Mr Sumner was the principal of the public primary school that Drew attended in the mid-1980s. By the time Drew was in Year 6, Sumner already had a reputation amongst the kids for being ‘touchy-feely’.
‘It was kind of public displays of affection’, Drew said, ‘but I guess it was that kind of thing that whenever he thought he could get away with more, he’d get away with more’.
Mr Sumner contrived reasons to get Drew alone with him in his office. Once there, he would grab Drew’s crotch. Drew didn’t understand what was going on but he always felt uncomfortable and would squirm and pull away.
Then one time, when Drew was in a room full of children, Mr Sumner waited until the others were distracted and grabbed Drew’s crotch. This time Drew did not pull away. He was terrified that if he moved it would cause a scene, and then the other kids would know what Sumner was doing to him.
The next time Mr Sumner got hold of Drew alone in the office he mentioned the incident, observing that Drew hadn’t pulled away that time and suggesting that maybe he enjoyed it.

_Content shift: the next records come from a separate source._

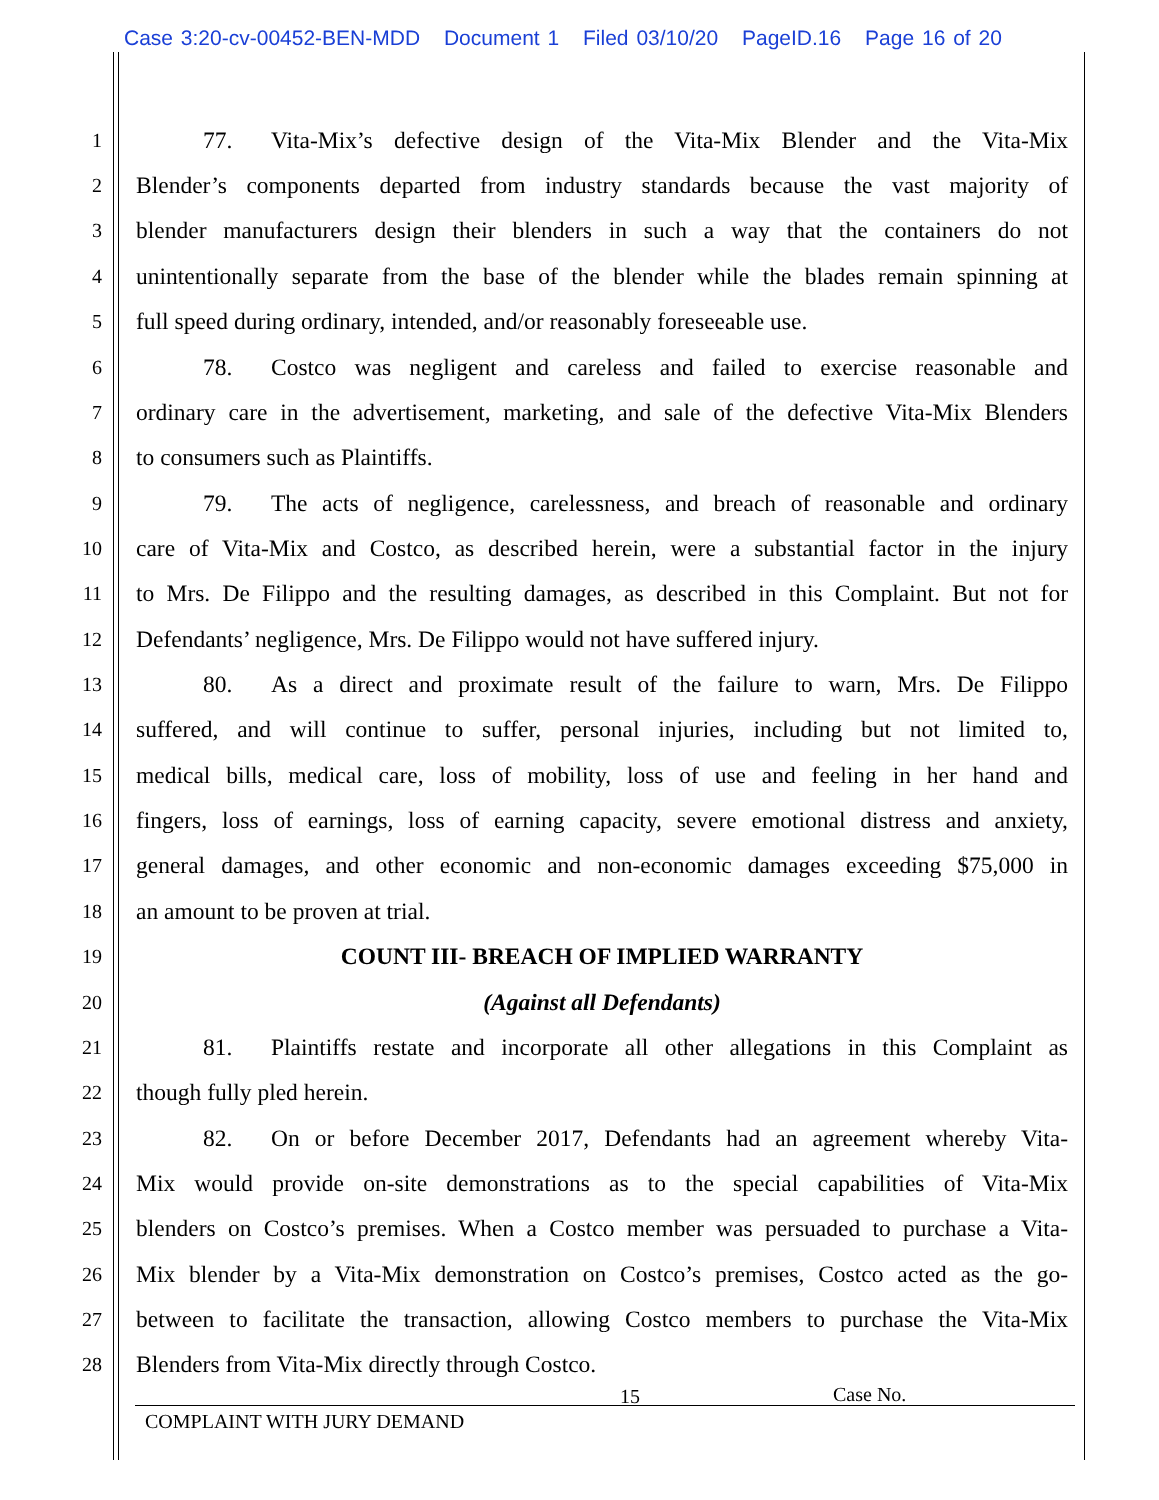Case 3:20-cv-00452-BEN-MDD Document 1 Filed 03/10/20 PageID.16 Page 16 of 20
1 77. Vita-Mix’s defective design of the Vita-Mix Blender and the Vita-Mix
2 Blender’s components departed from industry standards because the vast majority of
3 blender manufacturers design their blenders in such a way that the containers do not
4 unintentionally separate from the base of the blender while the blades remain spinning at
5 full speed during ordinary, intended, and/or reasonably foreseeable use.
6 78. Costco was negligent and careless and failed to exercise reasonable and
7 ordinary care in the advertisement, marketing, and sale of the defective Vita-Mix Blenders
8 to consumers such as Plaintiffs.
9 79. The acts of negligence, carelessness, and breach of reasonable and ordinary
10 care of Vita-Mix and Costco, as described herein, were a substantial factor in the injury
11 to Mrs. De Filippo and the resulting damages, as described in this Complaint. But not for
12 Defendants’ negligence, Mrs. De Filippo would not have suffered injury.
13 80. As a direct and proximate result of the failure to warn, Mrs. De Filippo
14 suffered, and will continue to suffer, personal injuries, including but not limited to,
15 medical bills, medical care, loss of mobility, loss of use and feeling in her hand and
16 fingers, loss of earnings, loss of earning capacity, severe emotional distress and anxiety,
17 general damages, and other economic and non-economic damages exceeding $75,000 in
18 an amount to be proven at trial.
19 COUNT III- BREACH OF IMPLIED WARRANTY
20 (Against all Defendants)
21 81. Plaintiffs restate and incorporate all other allegations in this Complaint as
22 though fully pled herein.
23 82. On or before December 2017, Defendants had an agreement whereby Vita-
24 Mix would provide on-site demonstrations as to the special capabilities of Vita-Mix
25 blenders on Costco’s premises. When a Costco member was persuaded to purchase a Vita-
26 Mix blender by a Vita-Mix demonstration on Costco’s premises, Costco acted as the go-
27 between to facilitate the transaction, allowing Costco members to purchase the Vita-Mix
28 Blenders from Vita-Mix directly through Costco.
15 Case No.
COMPLAINT WITH JURY DEMAND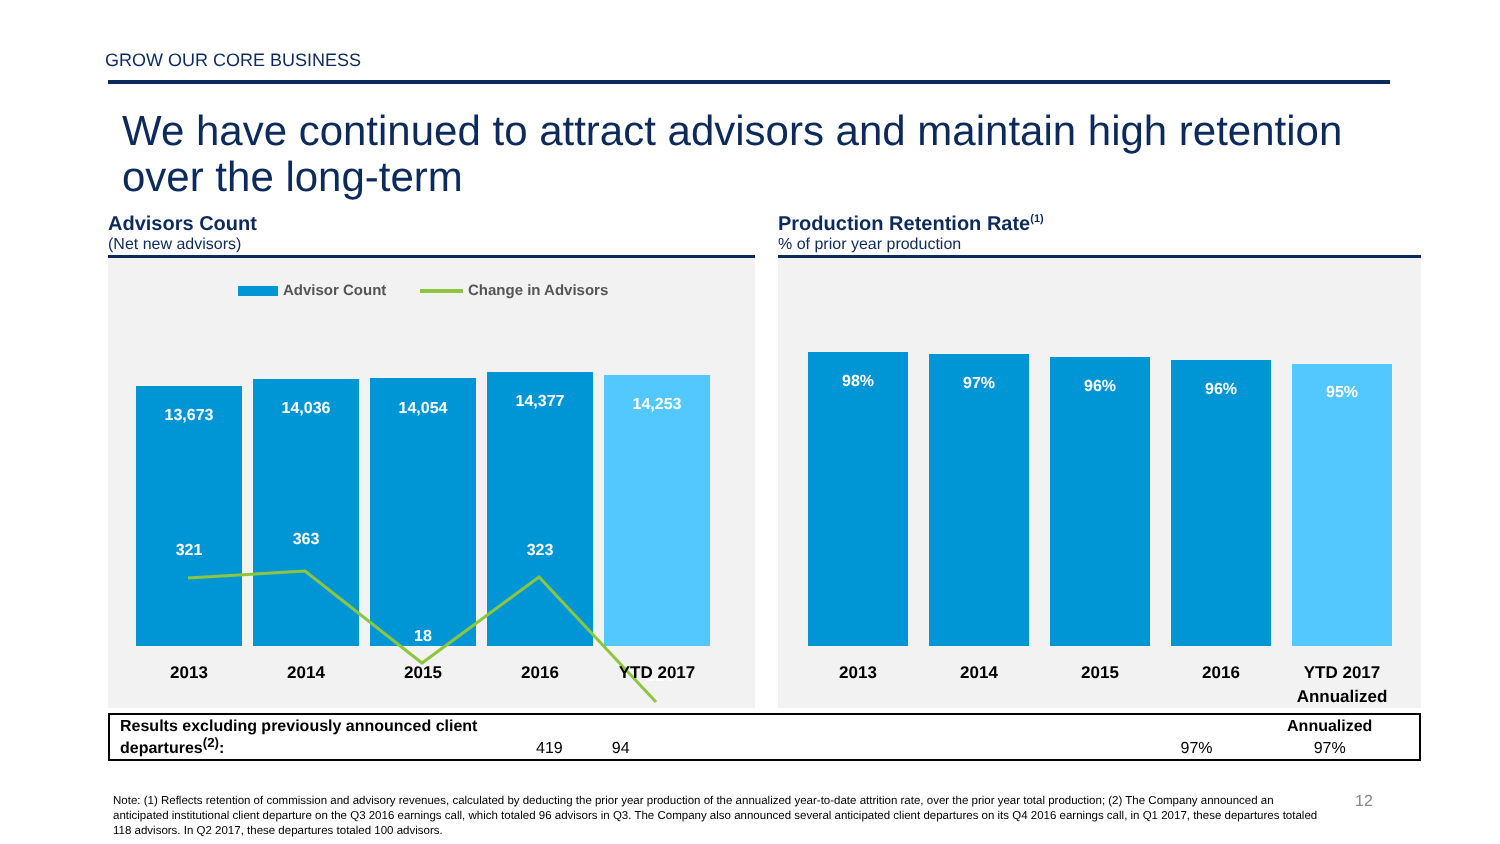GROW OUR CORE BUSINESS
We have continued to attract advisors and maintain high retention over the long-term
Advisors Count
(Net new advisors)
Advisor Count
Change in Advisors
13,673
14,036
14,054
14,377
14,253
321
363
18
323
-124
2013
2014
2015
2016
YTD 2017
Production Retention Rate<sup>(1)</sup>
% of prior year production
98%
97%
96%
96%
95%
2013
2014
2015
2016
YTD 2017
Annualized
| Results excluding previously announced client departures<sup>(2)</sup>: | | | | | Annualized |
| | 419 | 94 | | 97% | 97% |
Note: (1) Reflects retention of commission and advisory revenues, calculated by deducting the prior year production of the annualized year-to-date attrition rate, over the prior year total production; (2) The Company announced an anticipated institutional client departure on the Q3 2016 earnings call, which totaled 96 advisors in Q3. The Company also announced several anticipated client departures on its Q4 2016 earnings call, in Q1 2017, these departures totaled 118 advisors. In Q2 2017, these departures totaled 100 advisors.
12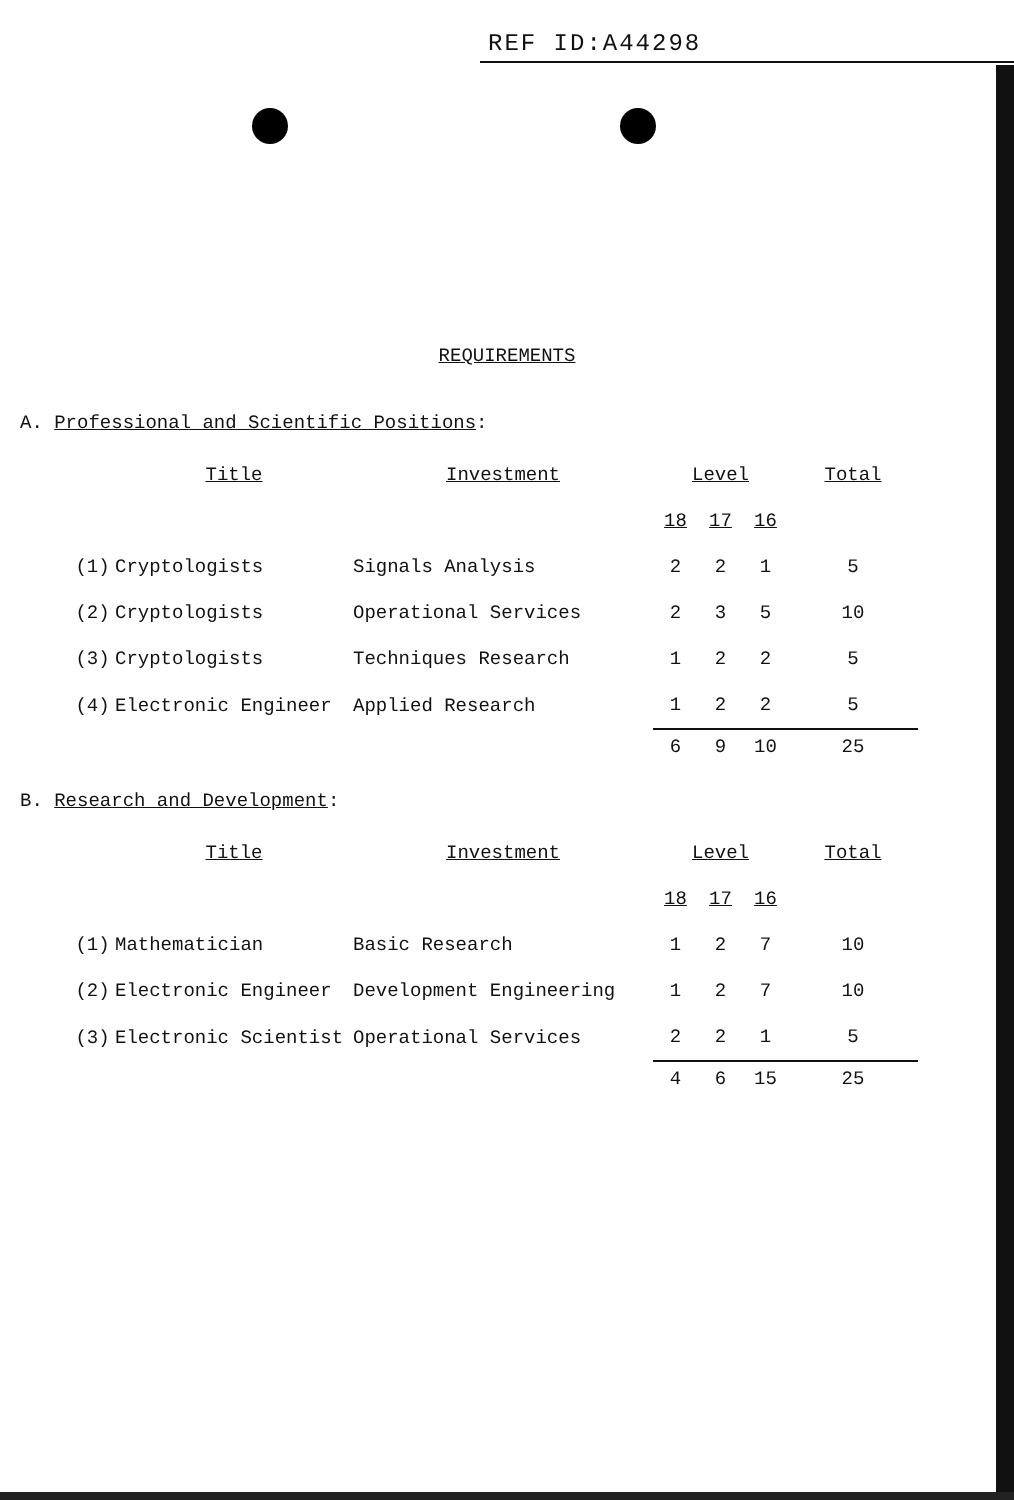REF ID:A44298
REQUIREMENTS
A. Professional and Scientific Positions:
| | Title | Investment | Level | | | Total |
| --- | --- | --- | --- | --- | --- | --- |
| | | | 18 | 17 | 16 | |
| (1) | Cryptologists | Signals Analysis | 2 | 2 | 1 | 5 |
| (2) | Cryptologists | Operational Services | 2 | 3 | 5 | 10 |
| (3) | Cryptologists | Techniques Research | 1 | 2 | 2 | 5 |
| (4) | Electronic Engineer | Applied Research | 1 | 2 | 2 | 5 |
| | | | 6 | 9 | 10 | 25 |
B. Research and Development:
| | Title | Investment | Level | | | Total |
| --- | --- | --- | --- | --- | --- | --- |
| | | | 18 | 17 | 16 | |
| (1) | Mathematician | Basic Research | 1 | 2 | 7 | 10 |
| (2) | Electronic Engineer | Development Engineering | 1 | 2 | 7 | 10 |
| (3) | Electronic Scientist | Operational Services | 2 | 2 | 1 | 5 |
| | | | 4 | 6 | 15 | 25 |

The abuse continued, with Mr Sumner coercing Drew to take off his clothes. Sumner would then sit Drew on his lap and fondle his penis. During these sessions he often said things to Drew that were confusing and contradictory. On the one hand, he maintained that his behaviour was normal, once even taking a book from his shelf and showing Drew a passage about how boys and girls should be encouraged to touch each other and experiment with sex. On the other hand, he repeatedly told Drew to keep the abuse a secret.
Drew was 11 years old and didn’t know what to think. It was only after he left the primary school and moved on to high school, out of Sumner’s reach, that he managed to step back and think clearly. One day he returned to the primary school to pick up his little sister.
‘She wasn’t finished her class yet. He was there and he’d say, “Come into my office” and it was that kind of thing again. But by that stage I had sort of broken away from it so I’d had enough of the experience to think, “This is definitely not right”. So I was able to step away from that.’
From then on, Drew refused to go back to the primary school and he escaped Mr Sumner for good.
Drew kept the abuse to himself until he was about 20 years old. Then over the course of about 18 months he told some friends and his sister, and she went on to tell his mum. They were all very supportive.
Drew’s sister went on to make a complaint to police on his behalf. Police told her that the case wasn’t worth pursuing. It would come down to Sumner’s word against Drew’s, and because Sumner was such an upstanding member of the community, he’d probably win.
This wasn’t a big disappointment for Drew. He wasn’t interested in going to police anyway.
‘I’m not really interested in publicly going over what happened to me. I’m more interested in finding out why it happened and how do we make sure it doesn’t happen again. I think that’s the most constructive thing that I can do.’
Drew believes that in his younger years the impact of the abuse ate away at his confidence and made it hard for him to trust people. But it didn’t cripple him. In time he pushed beyond his troubles to build a strong career and a small circle of close relationships.
Drew was happy for the Royal Commission to share his story, but he does not want to be pigeonholed as a victim of child sexual abuse.
In a small town, he said, ‘you become defined by that. It’s like, “Oh, Drew, he’s the one that that happened to”, rather than, “Drew, he’s gone off to do this”. I’d rather be known for what I do now, not for what happened to me when I was 11.’